#### [Task instructions]
Copy out exactly, and only, the lines from the one containing "2: (338, 56)" through the end of the entries. No pictures.

#### [Data under study]

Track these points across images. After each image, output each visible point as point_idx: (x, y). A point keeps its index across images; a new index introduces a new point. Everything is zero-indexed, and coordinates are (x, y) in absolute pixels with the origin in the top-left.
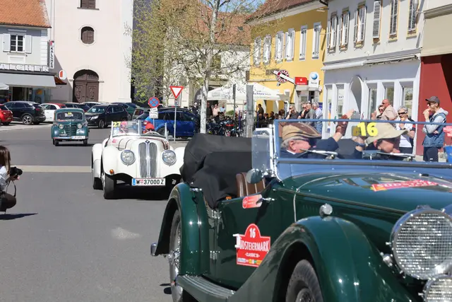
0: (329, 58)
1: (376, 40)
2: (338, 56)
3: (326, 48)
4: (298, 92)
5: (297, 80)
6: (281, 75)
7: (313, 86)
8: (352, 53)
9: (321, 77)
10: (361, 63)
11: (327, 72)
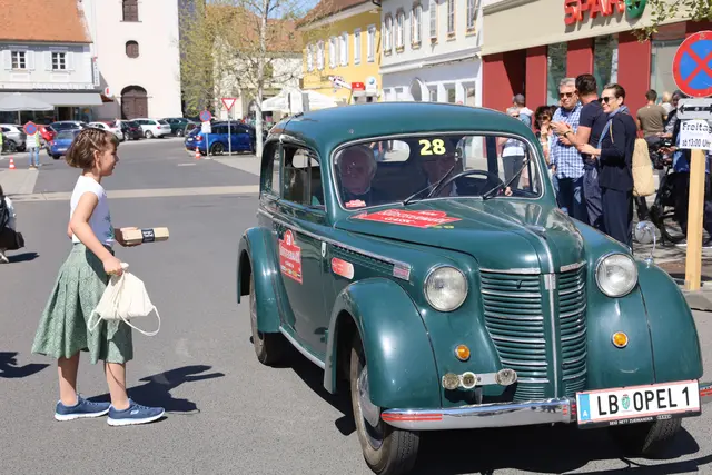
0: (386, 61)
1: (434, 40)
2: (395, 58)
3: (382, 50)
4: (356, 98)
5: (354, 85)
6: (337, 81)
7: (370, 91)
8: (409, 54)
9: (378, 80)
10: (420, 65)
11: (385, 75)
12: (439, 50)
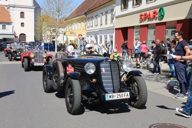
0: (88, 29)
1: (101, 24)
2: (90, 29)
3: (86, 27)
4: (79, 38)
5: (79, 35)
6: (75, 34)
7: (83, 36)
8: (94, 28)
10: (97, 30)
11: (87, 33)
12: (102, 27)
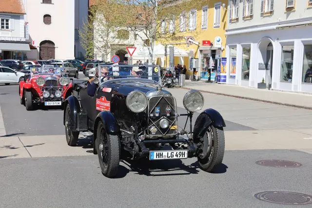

#### [Solution to this task]
2: (338, 56)
3: (326, 48)
4: (298, 92)
5: (297, 80)
6: (281, 75)
7: (313, 86)
8: (352, 53)
9: (321, 77)
10: (361, 63)
11: (327, 72)
0: (386, 61)
1: (434, 40)
2: (395, 58)
3: (382, 50)
4: (356, 98)
5: (354, 85)
6: (337, 81)
7: (370, 91)
8: (409, 54)
9: (378, 80)
10: (420, 65)
11: (385, 75)
12: (439, 50)
0: (88, 29)
1: (101, 24)
2: (90, 29)
3: (86, 27)
4: (79, 38)
5: (79, 35)
6: (75, 34)
7: (83, 36)
8: (94, 28)
10: (97, 30)
11: (87, 33)
12: (102, 27)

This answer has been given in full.